LAS VEGAS — Secure cloud computing and mobile device security are top priorities for enterprises, but they also share top spots on Symantec’s list of plans for extending its product portfolio, company executives told eWEEK.
At the company’s Vision 2012 Conference in Las Vegas, Symantec officials laid out a road map that includes building up its cloud-based O3 platform and stretching further into both the mobile and cloud computing space through a mix of organic development and acquisitions.
“This was something that I talked about last year–that we would add new capabilities, new products, new services to our portfolio,” CEO Enrique Salem said Tuesday, regarding the company’s cloud computing plans. “So, recently we acquired LiveOffice ... We spent $1.3 billion to buy VeriSign. Why? Their certificate business is interesting, but what’s more interesting is our ability to create products like O3, which used the … identity-protection technology that VeriSign had built.”
Symantec announced the general availability of the O3 Cloud Identity and Access Control platform in February. O3 enables single sign-on across Web applications, such as Salesforce.com. According to Fran Rosch, vice president of trust service for Symantec’s Enterprise Security Group, the next step is to add the company’s data-loss-prevention (DLP) and encryption technology into the mix.
"When we have the information security layer in, we can actually use the DLP to do the information classification management and say, 'this type of information cannot leave the enterprise; it cannot go to Dropbox,'" Rosch explained.
“Once you have that control point, that gateway that controls traffic in and out, and you can enforce policies, then you can start adding other capabilities,” Salem said. “You can put in archiving; you can integrate DLP into that control point; you can integrate e-discovery. We have companies who are looking at cloud-based email, and one of the things they tell us is that, ‘when we go to cloud-based email, we need to have a place where we still enforce the same policies that we did when we had on-premise.’ So our plans are to integrate more and more of our portfolio into that control point.”
When asked if Symantec has plans for its own cloud-based, secure storage service, Salem was coy.
“We see that as an interesting space, and I’d ask you to stay tuned and see how we participate,” he said.
The company acquired LiveOffice earlier this year, which was Symantec’s OEM partner for its cloud-based email-archiving solution, Enterprise Vault.cloud. It also acquired Nukona, which specialized in mobile application management. The technology from Nukona allows organizations to apply security policies to mobile apps used by their employees, such as encryption of local data.
This flexibility of enabling both this approach and mobile device management (MDM) for customers is important because employees at heavily regulated companies adopting a bring-your-own-device (BYOD) strategy may be hesitant to surrender control of a device they paid for in the name of corporate policy, explained Brian Duckering, senior manager of enterprise mobility at Symantec.

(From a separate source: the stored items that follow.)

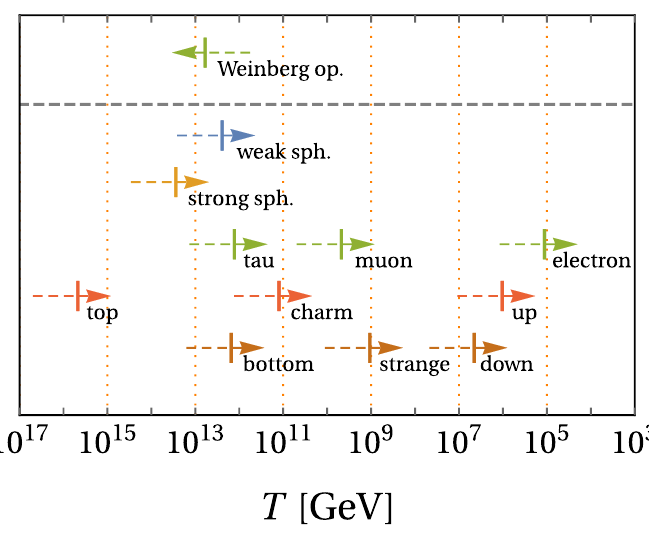
Figure 2 . Equilibration temperatures for individual SM interactions, T (cid:11) . Each dashed line in- dicates the range from 10 T (cid:11) to T (cid:11) , within which one can expect non-trivial e(cid:11)ects due to partial equilibration. The solid arrows (starting from the vertical lines) indicate that the interactions are in equilibrium for T < T (cid:11) . At the top of the (cid:12)gure, we also show the decoupling temperature of lepton number violating interaction via the dimension (cid:12)ve Weinberg operator as a vertical line, above which it is in equilibrium [see eq. (5.5))]. The dashed line starts from T (cid:11) = 10 in this case, as this interaction is weaker for lower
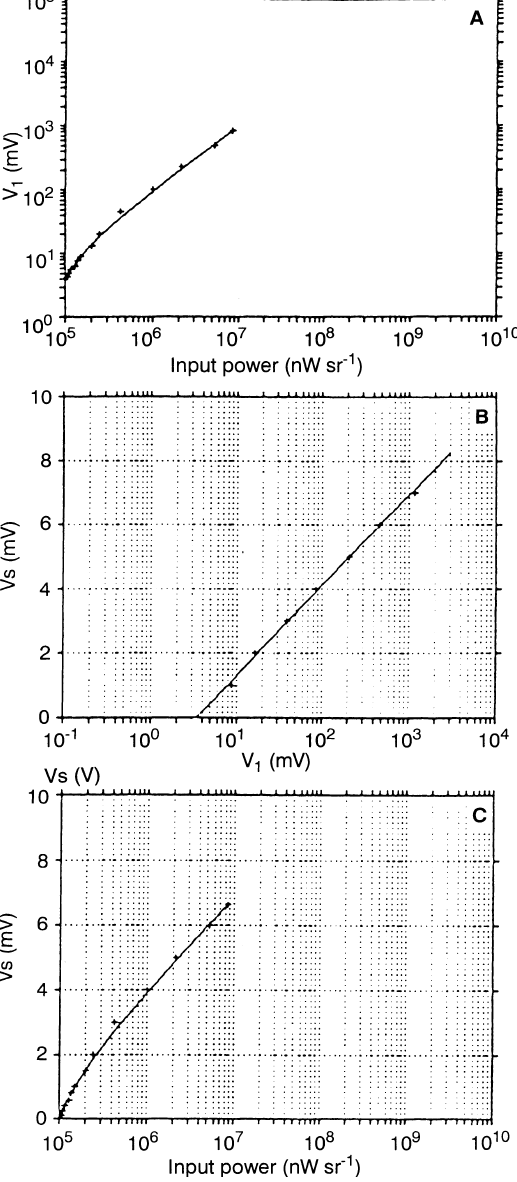
57 (cid:176) ) Fig. 12A–C. Same as Fig. 10. Results of the calibration of the (cid:136) detector 4 ( (cid:104) 9.02 (cid:176) ) equipped with optical (cid:136)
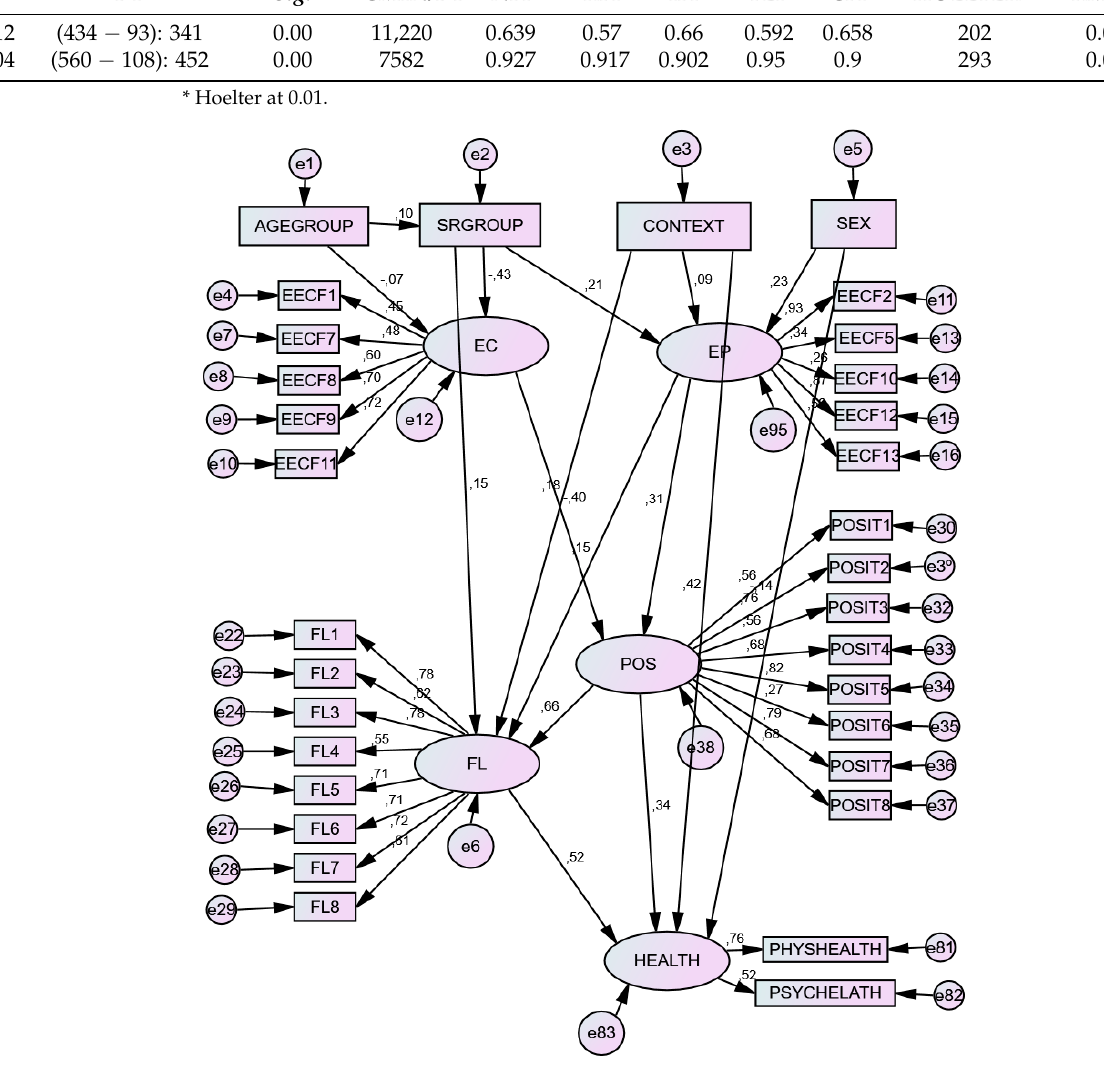
Figure 2. Predictive structural relationship of self-regulation level, educational context, age, and gender on coping strategies, positivity, and well-being outcomes. Note. SRGROUP = self-regulation group; CONTEXT = educational context; EC = emotion-focused coping; EP = problem-focused coping; POS = positivity; FL = flourishing; HEALTH = behavioral health; PHYSHEALTH = physical health; PSYHEALTH = psychological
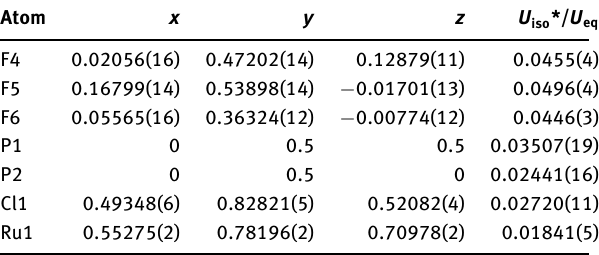
Table 2: Fractional atomic coordinates and isotropic or equivalent isotropic displacement parameters (Å 2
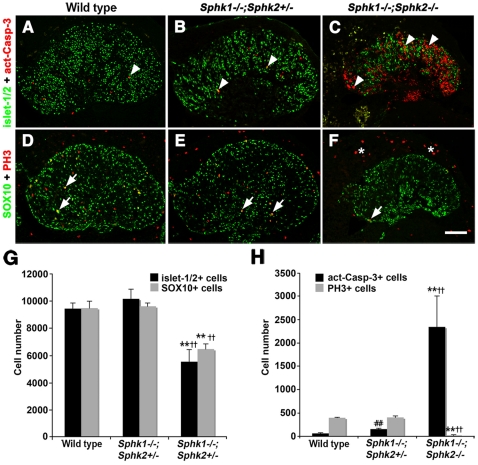
Cell loss is further exacerbated in E11.5 Sphk1−/−;Sphk2−/− trigeminal ganglion.(A–C) E11.5 (40–42 somites) trigeminal ganglia from wild type, Sphk1−/−;Sphk2+/−, and Sphk1−/−;Sphk2−/− were immunostained with antibodies to act-Casp-3 (red, arrowhead) and islet-1/2 (green, nuclear). A small number of act-Casp-3+ cells can be seen in wild type and Sphk1−/−;Sphk2+/− ganglia; in contrast, there are many more act-Casp-3+ cells in Sphk1−/−;Sphk2−/− trigeminal ganglion. (D–F) Adjacent sections to those in (A–C) were immunostained with antibodies to PH3 (red, arrow) and SOX10 (green, nuclear). PH3+ cells are scattered throughout the trigeminal ganglia from wild type (D) and Sphk1−/−;Sphk2+/− (E) embryos. (F) There are very few PH3+ cells in the Sphk1−/−;Sphk2−/− trigeminal ganglia; normal number of PH3+ cells outside the trigeminal ganglion were detected in the double mutant (asterisks). (G) Quantification of total cell number shows that the number of neurons (islet-1/2+) and progenitor cells (SOX10+) are similar in the wild type and Sphk1−/−;Sphk2+/− at E11.5. There are significant decreases in neurons and progenitor cells in Sphk1−/−;Sphk2−/− double mutant ganglia. n = 3 embryos from each genotype; ** = Sphk1−/−;Sphk2−/− to wild type comparison, p<0.01. †† = Sphk1−/−;Sphk2−/− to Sphk1−/−;Sphk2+/− comparison, p<0.01. (H) Compare to wild type, the increase of act-Casp-3+ dying cells is small and represents less than 1% of the total cell population in the Sphk1−/−;Sphk2+/− trigeminal ganglia, the number of dying cells increases to 2,343, almost 20% of the total cells in Sphk1−/−;Sphk2−/− double mutant trigeminal ganglia. We observe significant decrease of PH3+ dividing cells in the double mutant compare to wild type and Sphk1−/−;Sphk2+/− trigeminal ganglia at this stage. ** = Sphk1−/−;Sphk2−/− to wild type comparison, p<0.01. †† = Sphk1−/−;Sphk2−/− to Sphk1−/−;Sphk2+/− comparison, p<0.01; ## = Sphk1−/−;Sphk2+/− to wild type comparison, p<0.01. Scalebar for A–F = 100 µm.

“The problem comes when maybe you are in a regulated industry … if one of those companies wants to do BYOD, they are going to have a problem because the policies that they would apply in their MDM solution are going to be pretty severe, and they should be,” he said. “The problem is then the end user brings in their own device and [says], ‘I’m not going to sign up for this; I don’t want you turning off my camera, blocking access to the app store [and] doing all these other things. I am paying for this device.’”

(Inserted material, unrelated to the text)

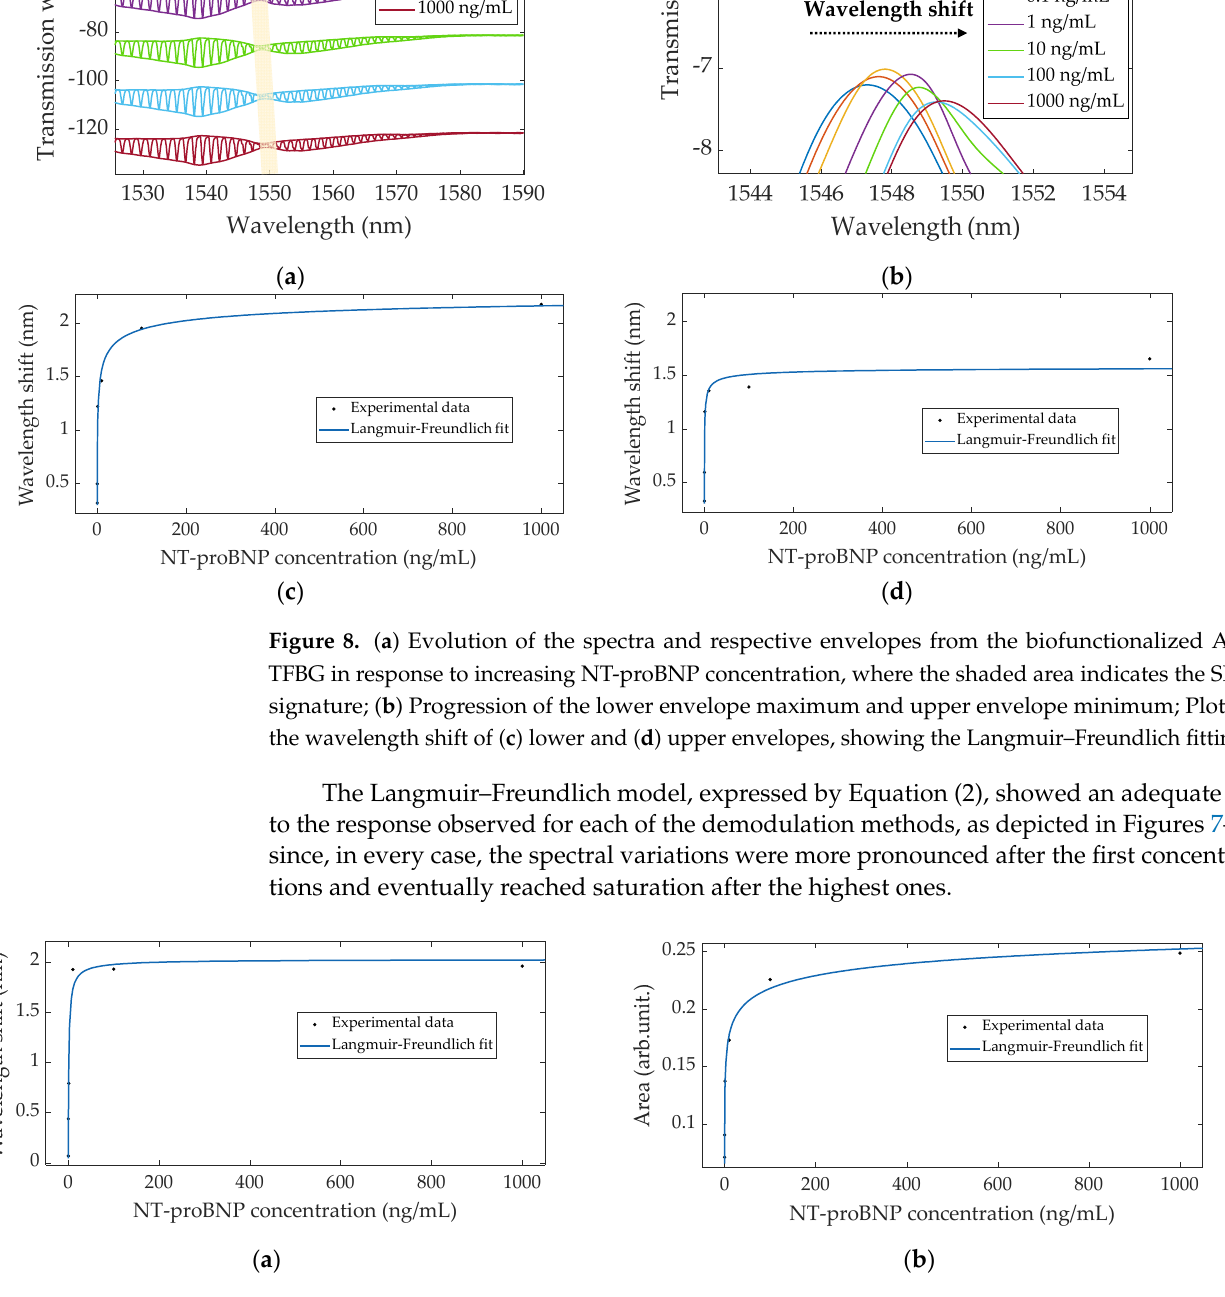
Figure 9. ( a ) Crossing point and ( b ) area variations as a function of NT-proBNP concentration, with the respective Langmuir–Freundlich fittings.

Without mentioning any companies, Salem said there is a possibility of future acquisitions in the mobile space, and that the goal will be to help enterprises deal with the bring-your-own-device approach being adopted by many enterprises.
“When you look at the areas that are interesting to our customers, what are they worried about, what are they trying to do? They are thinking about this notion of bring your own device,” Salem said. “They are trying to deal with mobility and the new technologies that the customers have.”
“We actually believe that this area of mobility is an important area for us to continue bringing new capabilities,” he said. “Some of it will be organic; some of it will be through M&As.”